Viet Nam is likely to achieve a GDP growth rate of 6.4 percent in 2015 in spite of impacts from China’s yuan devaluation and low oil prices, according to the Ministry of Planning and Investment (MoPI).
Minister of Planning and Investment Bui Quang Vinh was quoted as saying that amidst complicated developments in the global and regional markets, the Government’s solutions and measures did work, properly controlling the macro-economy and putting it back on track with positive outcomes.

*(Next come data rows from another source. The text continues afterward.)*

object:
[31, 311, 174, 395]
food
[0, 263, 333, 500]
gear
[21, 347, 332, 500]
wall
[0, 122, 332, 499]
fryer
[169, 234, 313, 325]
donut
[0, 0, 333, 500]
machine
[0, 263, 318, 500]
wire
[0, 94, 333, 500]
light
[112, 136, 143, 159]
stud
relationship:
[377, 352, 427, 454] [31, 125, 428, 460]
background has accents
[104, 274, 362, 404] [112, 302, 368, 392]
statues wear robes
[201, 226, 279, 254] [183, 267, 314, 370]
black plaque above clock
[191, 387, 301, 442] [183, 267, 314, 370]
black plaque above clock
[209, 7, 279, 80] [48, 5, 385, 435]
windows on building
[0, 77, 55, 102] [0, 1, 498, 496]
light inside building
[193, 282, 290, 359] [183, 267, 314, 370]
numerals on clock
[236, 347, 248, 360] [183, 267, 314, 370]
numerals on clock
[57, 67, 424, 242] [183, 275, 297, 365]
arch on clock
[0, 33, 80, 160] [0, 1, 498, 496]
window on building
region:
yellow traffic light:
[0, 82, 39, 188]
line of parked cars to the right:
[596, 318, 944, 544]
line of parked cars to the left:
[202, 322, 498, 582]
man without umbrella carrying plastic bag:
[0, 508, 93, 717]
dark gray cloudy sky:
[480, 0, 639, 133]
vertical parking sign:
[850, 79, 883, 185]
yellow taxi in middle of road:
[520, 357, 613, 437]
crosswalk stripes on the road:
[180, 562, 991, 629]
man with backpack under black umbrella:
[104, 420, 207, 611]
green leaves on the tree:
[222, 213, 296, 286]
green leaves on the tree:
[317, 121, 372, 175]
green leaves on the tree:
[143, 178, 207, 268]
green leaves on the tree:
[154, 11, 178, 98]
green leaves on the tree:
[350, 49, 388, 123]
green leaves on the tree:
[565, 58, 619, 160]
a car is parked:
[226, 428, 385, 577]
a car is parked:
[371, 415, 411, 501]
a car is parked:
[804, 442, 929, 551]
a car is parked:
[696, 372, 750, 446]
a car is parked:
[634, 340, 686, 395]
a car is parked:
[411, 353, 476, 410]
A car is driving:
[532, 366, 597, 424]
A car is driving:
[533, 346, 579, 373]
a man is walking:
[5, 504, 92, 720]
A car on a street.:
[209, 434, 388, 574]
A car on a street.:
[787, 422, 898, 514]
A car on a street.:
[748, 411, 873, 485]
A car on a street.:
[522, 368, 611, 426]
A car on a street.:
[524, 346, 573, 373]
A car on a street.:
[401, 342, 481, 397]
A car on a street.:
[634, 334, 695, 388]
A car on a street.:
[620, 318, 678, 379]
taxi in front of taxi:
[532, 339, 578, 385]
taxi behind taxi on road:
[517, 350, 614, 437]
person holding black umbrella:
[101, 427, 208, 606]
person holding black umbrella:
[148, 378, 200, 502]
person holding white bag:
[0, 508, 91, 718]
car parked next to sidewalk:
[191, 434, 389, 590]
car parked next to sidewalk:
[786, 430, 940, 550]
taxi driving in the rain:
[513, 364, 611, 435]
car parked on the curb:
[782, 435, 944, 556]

Economists pointed to the fact that Viet Nam chiefly imported raw materials and equipment from China. Hence, the neighbour's yuan devaluation as well as globally low oil prices will lower input costs while prompting higher competitiveness, thus spurring production and economic growth.
However, Vietnamese products would face the competition with Chinese cheap products, especially consumer commodities.

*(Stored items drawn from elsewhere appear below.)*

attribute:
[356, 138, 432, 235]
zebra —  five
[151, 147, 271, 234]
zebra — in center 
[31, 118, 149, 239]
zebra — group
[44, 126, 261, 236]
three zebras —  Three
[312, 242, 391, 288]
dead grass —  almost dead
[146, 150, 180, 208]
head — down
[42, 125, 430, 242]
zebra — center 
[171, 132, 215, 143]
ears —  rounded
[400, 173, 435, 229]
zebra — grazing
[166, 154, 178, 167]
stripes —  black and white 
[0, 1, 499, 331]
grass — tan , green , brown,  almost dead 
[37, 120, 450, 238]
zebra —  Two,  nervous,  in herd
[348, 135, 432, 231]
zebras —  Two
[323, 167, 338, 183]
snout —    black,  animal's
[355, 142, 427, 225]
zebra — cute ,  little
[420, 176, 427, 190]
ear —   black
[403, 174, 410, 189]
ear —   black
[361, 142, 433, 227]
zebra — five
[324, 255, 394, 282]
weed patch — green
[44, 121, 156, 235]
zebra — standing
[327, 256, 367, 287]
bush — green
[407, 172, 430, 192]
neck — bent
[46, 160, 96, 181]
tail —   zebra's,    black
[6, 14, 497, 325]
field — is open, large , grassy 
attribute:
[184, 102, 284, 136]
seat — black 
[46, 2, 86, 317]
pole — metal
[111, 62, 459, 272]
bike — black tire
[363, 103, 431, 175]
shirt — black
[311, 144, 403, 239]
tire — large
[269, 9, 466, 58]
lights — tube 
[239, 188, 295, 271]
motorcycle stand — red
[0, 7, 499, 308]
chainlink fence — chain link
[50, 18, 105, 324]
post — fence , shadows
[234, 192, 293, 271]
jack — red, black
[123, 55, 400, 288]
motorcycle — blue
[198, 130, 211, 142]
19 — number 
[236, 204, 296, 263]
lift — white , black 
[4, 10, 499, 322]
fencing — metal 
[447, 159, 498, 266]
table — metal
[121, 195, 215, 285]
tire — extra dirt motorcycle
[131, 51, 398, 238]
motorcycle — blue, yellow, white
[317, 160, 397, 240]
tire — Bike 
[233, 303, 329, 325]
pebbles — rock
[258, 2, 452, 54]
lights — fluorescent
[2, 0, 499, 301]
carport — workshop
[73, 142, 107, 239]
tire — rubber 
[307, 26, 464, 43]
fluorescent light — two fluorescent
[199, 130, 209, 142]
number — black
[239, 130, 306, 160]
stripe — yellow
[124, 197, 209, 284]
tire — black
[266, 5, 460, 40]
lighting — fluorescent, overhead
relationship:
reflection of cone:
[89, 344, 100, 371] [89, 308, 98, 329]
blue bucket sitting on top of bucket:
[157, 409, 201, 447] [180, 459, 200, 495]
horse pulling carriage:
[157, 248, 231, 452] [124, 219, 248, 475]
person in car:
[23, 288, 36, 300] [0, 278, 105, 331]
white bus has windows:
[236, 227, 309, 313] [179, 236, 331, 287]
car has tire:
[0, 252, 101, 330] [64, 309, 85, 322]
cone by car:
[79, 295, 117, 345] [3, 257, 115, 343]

In August, the index of industrial production (IIP) fell 1.3 percent month-on-month but went up 9 percent year-on-year.
In the first eight months, IPP increased by 9.9 percent, higher than the same periods years ago. Export turnover valued around US$14.5 billion, a month-on-month rise of 2.3 percent and a year-on-year surge of 9.5 percent.
Meanwhile, total retail sales and service revenues were estimated to grow 10.1 percent in comparison with the same period last year. Recovering purchasing power was expected to boost production, business, and economic growth.

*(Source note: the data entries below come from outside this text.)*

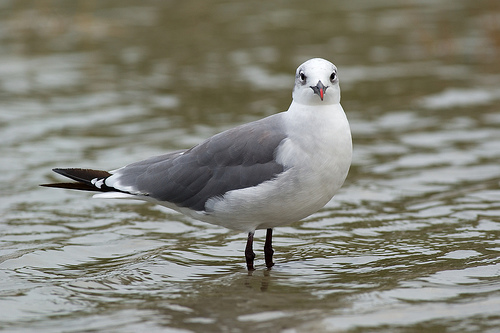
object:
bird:
[37, 56, 354, 271]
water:
[1, 0, 499, 333]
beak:
[313, 87, 326, 101]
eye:
[299, 72, 306, 82]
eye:
[330, 72, 335, 80]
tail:
[38, 167, 114, 193]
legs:
[244, 227, 275, 272]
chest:
[283, 105, 351, 230]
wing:
[117, 121, 276, 199]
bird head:
[293, 57, 341, 104]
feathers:
[92, 167, 142, 201]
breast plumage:
[205, 104, 352, 234]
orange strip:
[319, 88, 324, 101]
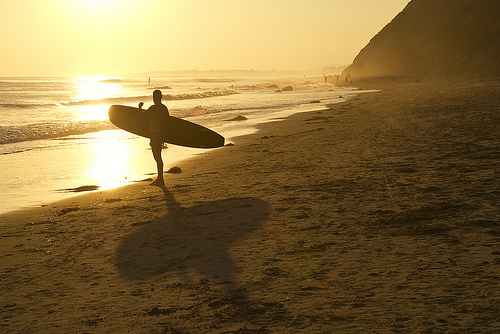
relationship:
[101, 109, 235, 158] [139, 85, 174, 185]
surfboard carried by surfer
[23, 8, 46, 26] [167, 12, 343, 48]
clouds on sky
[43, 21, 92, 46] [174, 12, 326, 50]
clouds on sky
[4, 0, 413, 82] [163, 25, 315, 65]
clouds on sky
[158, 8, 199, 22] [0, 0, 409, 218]
clouds on sky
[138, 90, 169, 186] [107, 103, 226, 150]
surfer carrying board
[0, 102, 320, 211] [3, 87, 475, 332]
sand on beach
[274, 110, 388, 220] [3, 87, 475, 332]
sand on beach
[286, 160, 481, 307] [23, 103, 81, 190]
sand on beach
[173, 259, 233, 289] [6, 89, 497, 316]
sand on beach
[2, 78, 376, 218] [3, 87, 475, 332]
wet sand on beach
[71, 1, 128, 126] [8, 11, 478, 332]
sunset on beach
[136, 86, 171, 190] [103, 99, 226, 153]
man carrying surfboard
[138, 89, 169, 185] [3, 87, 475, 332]
man on beach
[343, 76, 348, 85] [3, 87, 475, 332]
person on beach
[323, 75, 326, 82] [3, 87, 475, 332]
person on beach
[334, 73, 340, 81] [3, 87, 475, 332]
person on beach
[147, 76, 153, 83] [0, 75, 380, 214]
paddle surfer on water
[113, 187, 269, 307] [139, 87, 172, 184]
shadow of man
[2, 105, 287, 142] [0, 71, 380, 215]
wave in ocean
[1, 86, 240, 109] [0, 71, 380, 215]
wave in ocean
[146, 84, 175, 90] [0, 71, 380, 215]
wave in ocean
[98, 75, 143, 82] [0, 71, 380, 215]
wave in ocean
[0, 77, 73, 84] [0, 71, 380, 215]
wave in ocean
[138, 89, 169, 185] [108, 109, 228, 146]
man carrying surfboard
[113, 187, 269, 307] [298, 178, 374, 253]
shadow on ground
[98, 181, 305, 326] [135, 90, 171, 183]
shadow of man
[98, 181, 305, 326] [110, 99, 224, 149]
shadow of surfboard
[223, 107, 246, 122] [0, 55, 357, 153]
rock in water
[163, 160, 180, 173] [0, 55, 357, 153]
rock in water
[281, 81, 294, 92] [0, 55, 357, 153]
rock in water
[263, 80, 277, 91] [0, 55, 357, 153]
rock in water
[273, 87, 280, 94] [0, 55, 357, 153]
rock in water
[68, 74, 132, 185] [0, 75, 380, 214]
sun reflecting on water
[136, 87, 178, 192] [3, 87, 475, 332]
surfer standing on beach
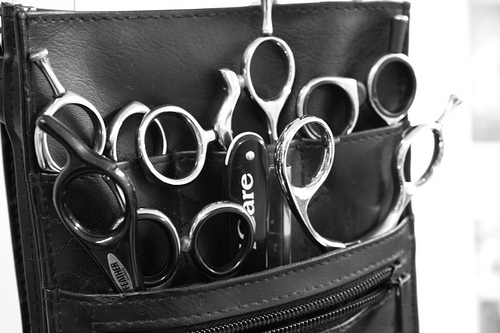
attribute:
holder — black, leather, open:
[1, 1, 420, 333]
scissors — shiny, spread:
[273, 94, 463, 253]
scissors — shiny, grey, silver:
[297, 14, 419, 138]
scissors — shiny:
[135, 1, 295, 188]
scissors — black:
[39, 115, 141, 295]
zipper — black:
[155, 258, 411, 333]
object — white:
[472, 142, 499, 300]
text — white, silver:
[238, 173, 257, 252]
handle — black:
[91, 236, 144, 294]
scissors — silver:
[102, 173, 256, 293]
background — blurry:
[410, 1, 499, 333]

In August, 9,301 enterprises were set up with a total registered capital of VND55.2 trillion, up 41 percent in number and 41.9 percent in value.
However, in the rest of the year, the economy was forecast to encounter numerous difficulties and challenges, including sharp declines in oil and commodity prices and complicated fluctuations in the global financial market following the yuan devaluation.